Many of the ISM biases found in SINTEX-F2 (e.g less rainfall over the continent and over eastern equatorial IO during boreal summer) are also found in previous versions of this coupled model as documented by Terray et al. (2005), Fischer et al. (2005) and Cherchi et al. (2007). Such biases are also found in almost all IPCC coupled models (Bollasina and Nigam 2009). These problems must be carefully studied in the future on a model by model basis, and the current work is an initial attempt in this direction. However, it is also worth noting that SINTEX-F2 performs much better than its predecessors for ENSO variability and ENSO-monsoon relationships, thanks to many improvements in the Pacific mean state (Luo et al. 2005; Terray et al. 2011; Masson et al. 2011). In particular, SINTEX-F2 is now able to capture the complex lead-lag relationships between ISM rainfall and monthly Nino34 SSTs, while the majority of current state-of-the-art coupled models still fail to reproduce this feature (Terray et al. 2011). This is rather surprising taking into account the deficiencies of the coupled model as far as the Indian Ocean is concerned (see also Terray et al. 2011), but this also suggests that a correct ISM rainfall climatology is not necessarily required for capturing the ISM-ENSO relationship in global coupled models.

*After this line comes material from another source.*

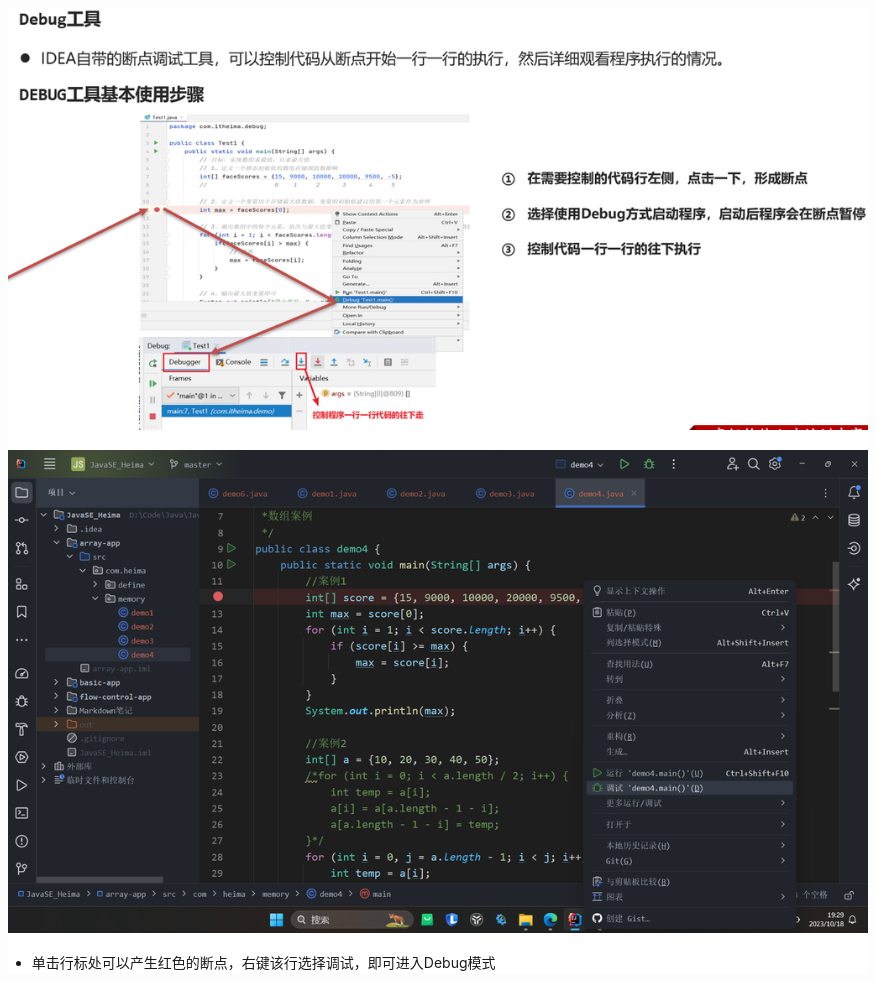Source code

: ![screen-capture](ce5f449f26d646b65b4ba52f15a512a3.png)

![截图](ee4d7836b0077eecd86d60d2e66c2be7.png)

- 单击行标处可以产生红色的断点，右键该行选择调试，即可进入Debug模式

Moving to the intraseasonal ISM variability, the VLB-MJO-drought relationship, identified by Joseph et al. (2009) gives useful indication of how ISV and IAV interact with each other. The model failed to reproduce the observed VLB-MJO-drought relationship. It has been demonstrated that the model failed to produce the propensity of MJO during VLBs and the associated air-sea interaction processes on intraseasonal time scale. This may be responsible for the poor simulation of VLBs and its interaction with IAV. It is also worthwhile to note that among the 8 VLBs identified, 7 co-occurred with drought years; and most of them (5 out of 8) were associated with El-Nino, giving an indication that these VLBs were being generated not internally, but by the external components of IAV. However, out of the 17 drought years that occurred during the 100 year period, only 8 were El-Nino years. Hence, it may be believed that the drought years in the model are partly generated by externally varying components of IAV. The rest may be generated through some other mechanisms, like monsoon-midlatitude interactions, as suggested by Krishnan et al. (2009) or through nonlinear scale interactions over the monsoon regions. However, the analysis of these aspects is beyond the scope of the present study.

It is suggested that rectification of the above mentioned deficiencies would potentially improve the simulation of monsoon ISOs and hence the IAV of the ISM in the coupled model. However, the results of this study will be more certain if a parallel fully coupled run with SST bias correction is made with SST strongly nudged to observations. This is an artificial but efficient way to elucidate the possible role of mean SST bias on monsoon and ISO simulations. This issue will be taken as a future work.